__Description of the task__. Only one stretch of the data below is wanted: the lines from the one with "Document page, 2001x1125 pixels." through the one with "text_box [1602, 511, 1893, 935]", repeated exactly.

__Source information__.

==*==

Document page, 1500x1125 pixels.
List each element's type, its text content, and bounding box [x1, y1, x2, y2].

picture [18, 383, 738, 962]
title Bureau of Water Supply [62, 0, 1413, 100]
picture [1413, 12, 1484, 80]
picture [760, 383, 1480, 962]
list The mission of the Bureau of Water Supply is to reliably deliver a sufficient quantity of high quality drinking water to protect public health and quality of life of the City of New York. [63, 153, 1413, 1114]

==*==

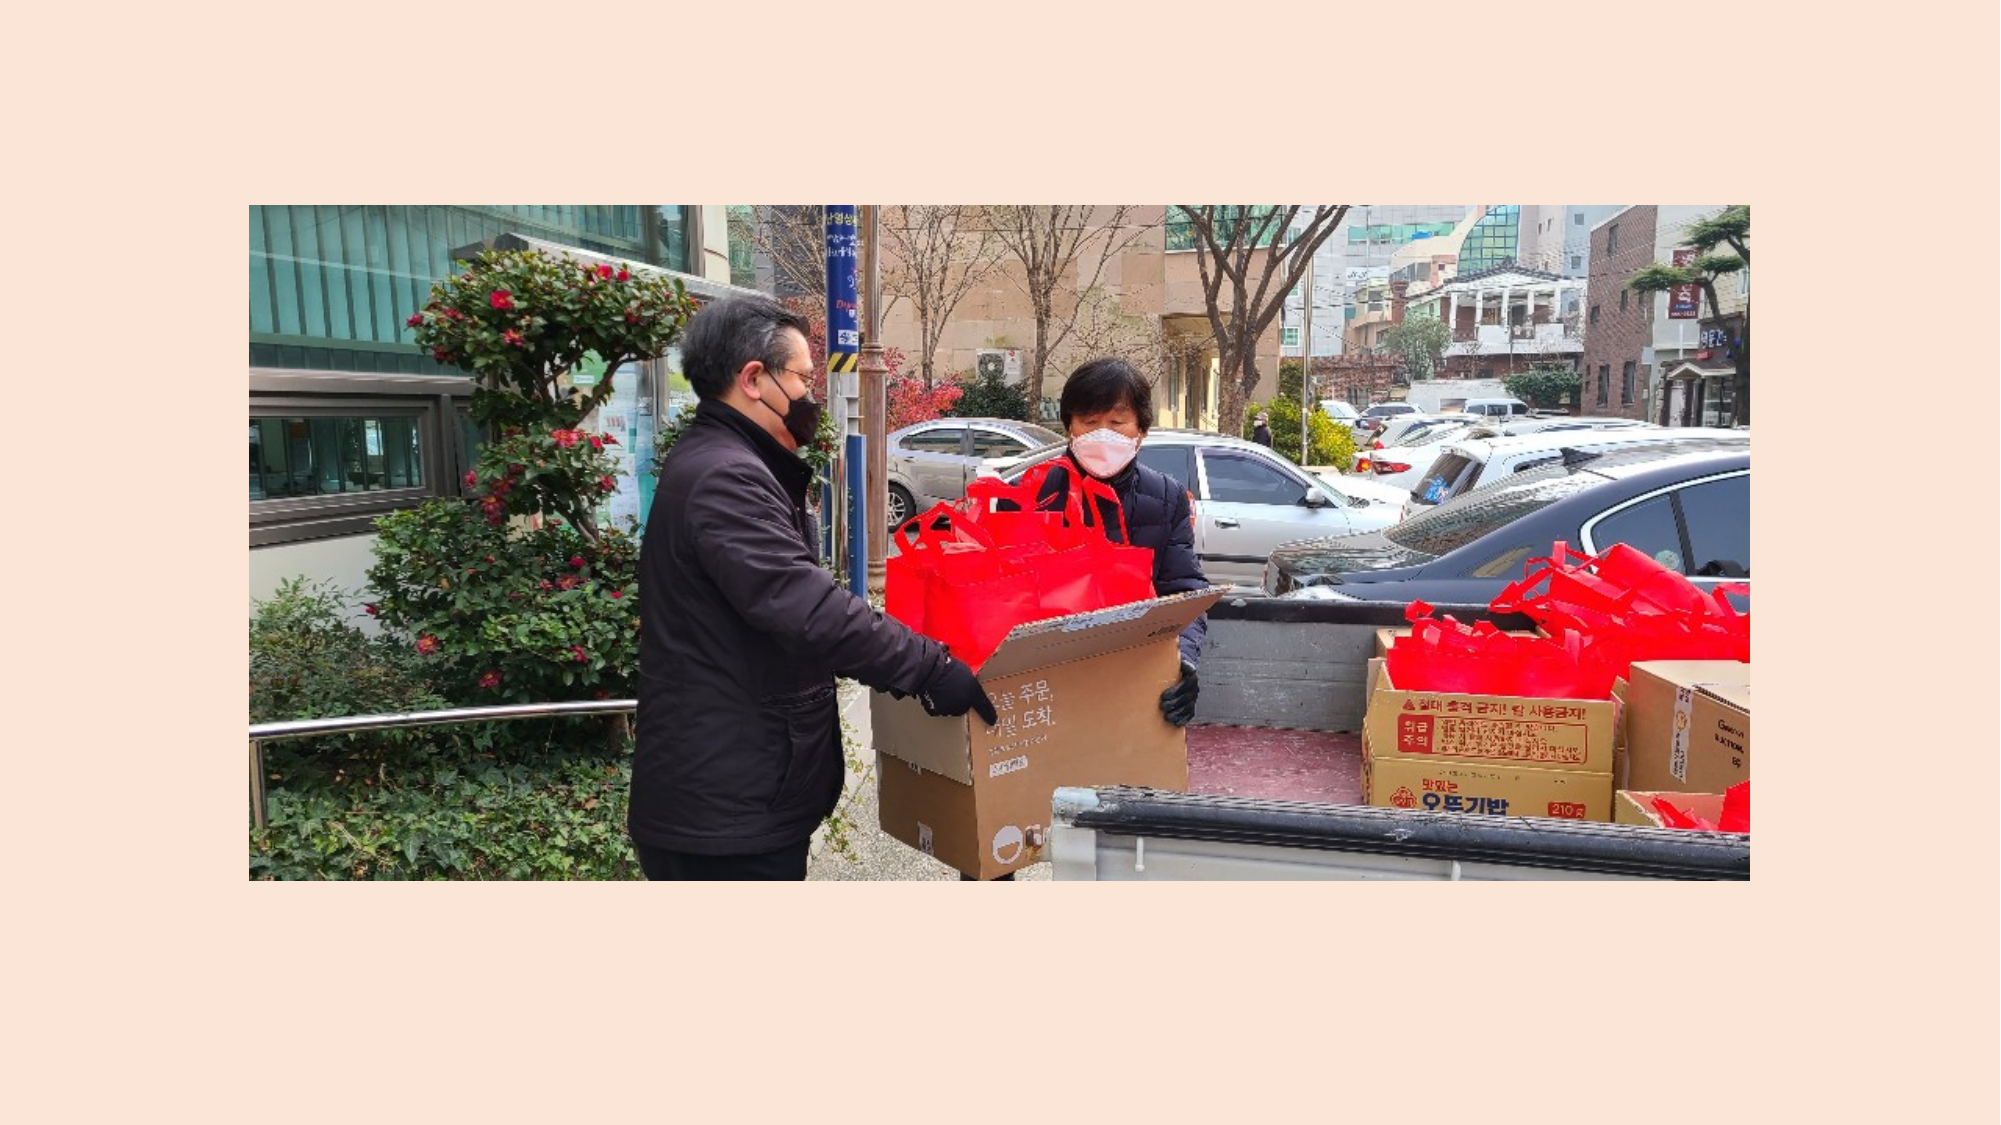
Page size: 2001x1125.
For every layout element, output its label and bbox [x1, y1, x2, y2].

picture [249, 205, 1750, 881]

==*==

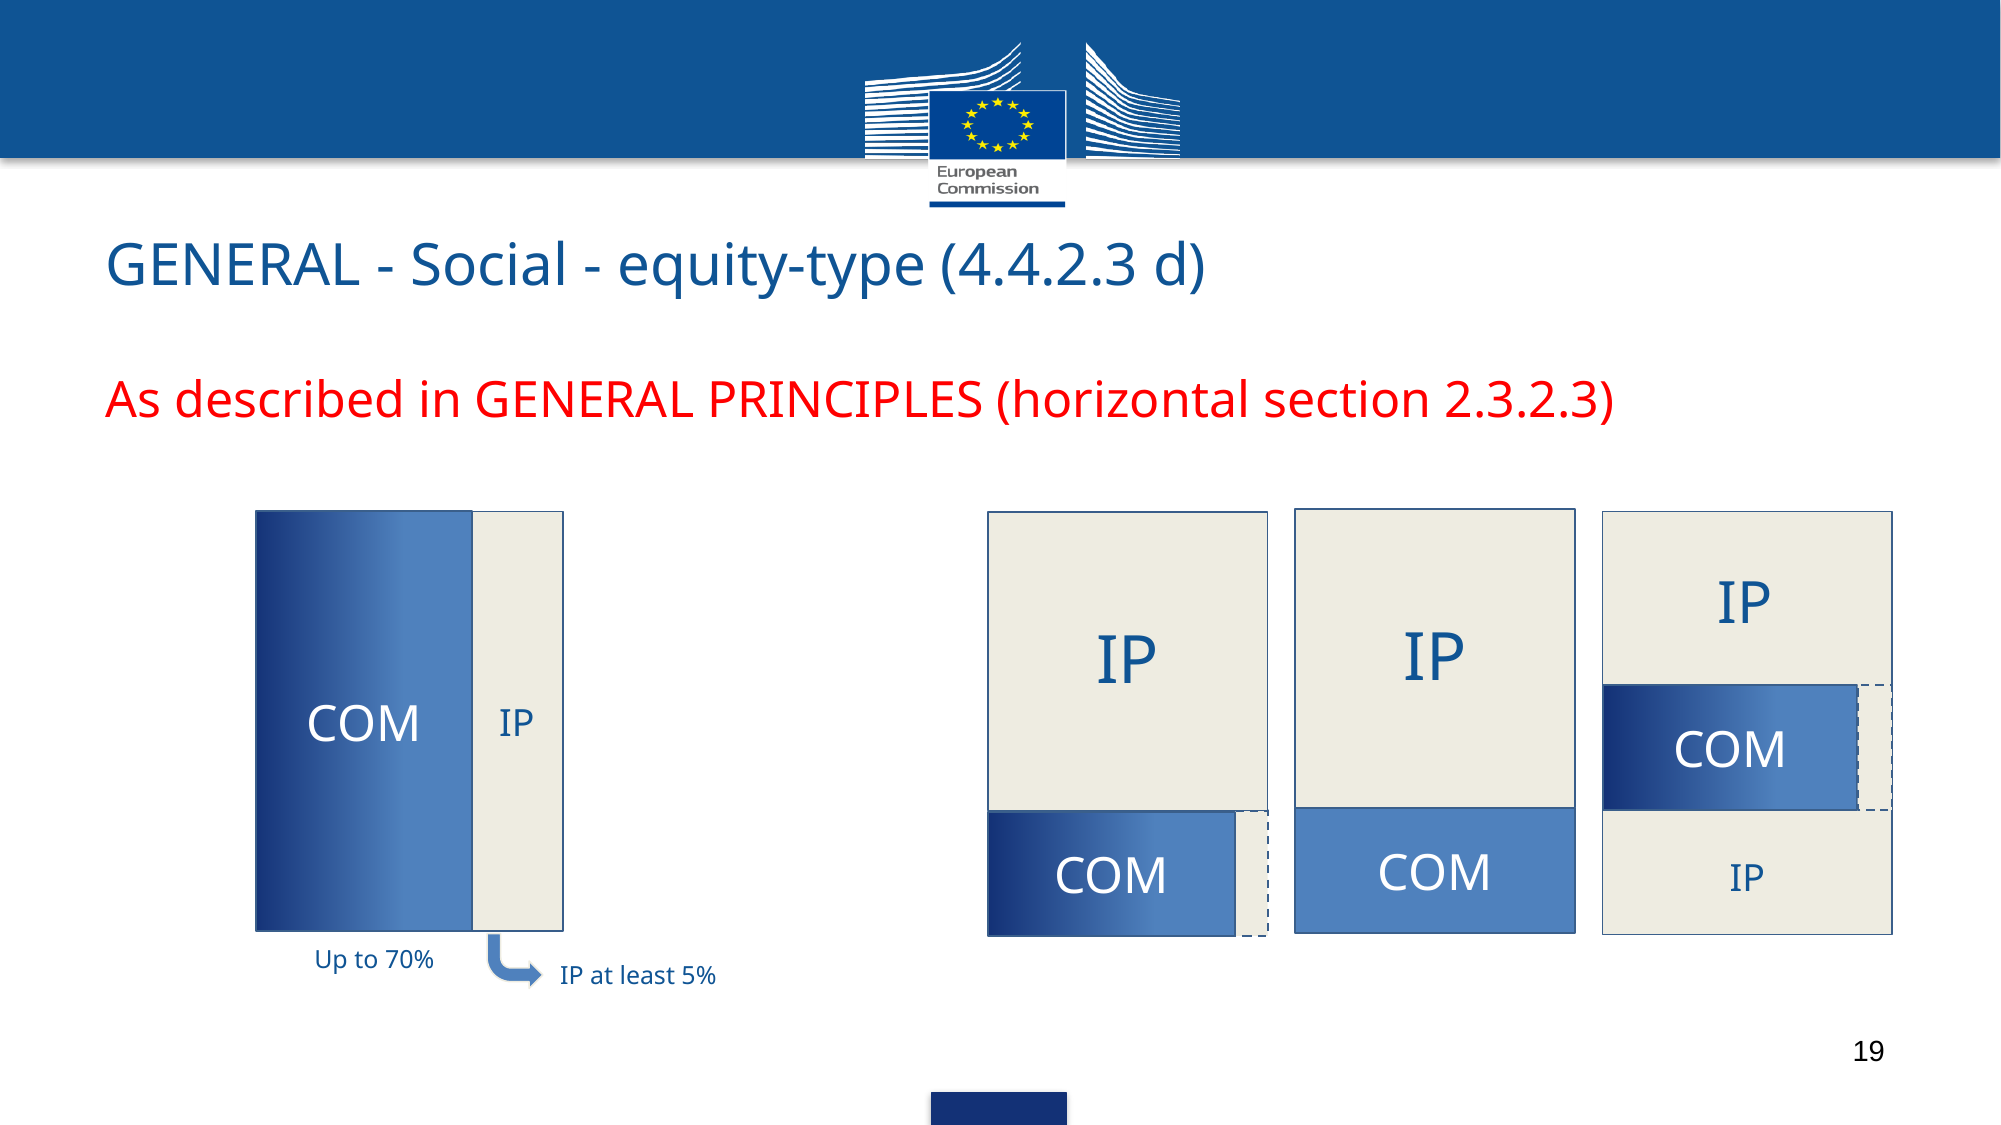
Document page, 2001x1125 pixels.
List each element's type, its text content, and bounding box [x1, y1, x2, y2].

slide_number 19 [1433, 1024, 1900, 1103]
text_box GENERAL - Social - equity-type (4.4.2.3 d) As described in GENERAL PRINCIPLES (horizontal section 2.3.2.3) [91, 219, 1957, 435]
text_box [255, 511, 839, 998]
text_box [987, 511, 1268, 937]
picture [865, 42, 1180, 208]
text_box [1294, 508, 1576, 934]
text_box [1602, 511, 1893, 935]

==*==

__Result of this task__.
Document page, 2001x1125 pixels.
List each element's type, its text content, and bounding box [x1, y1, x2, y2].

slide_number 19 [1433, 1024, 1900, 1103]
text_box GENERAL - Social - equity-type (4.4.2.3 d) As described in GENERAL PRINCIPLES (horizontal section 2.3.2.3) [91, 219, 1957, 435]
text_box [255, 511, 839, 998]
text_box [987, 511, 1268, 937]
picture [865, 42, 1180, 208]
text_box [1294, 508, 1576, 934]
text_box [1602, 511, 1893, 935]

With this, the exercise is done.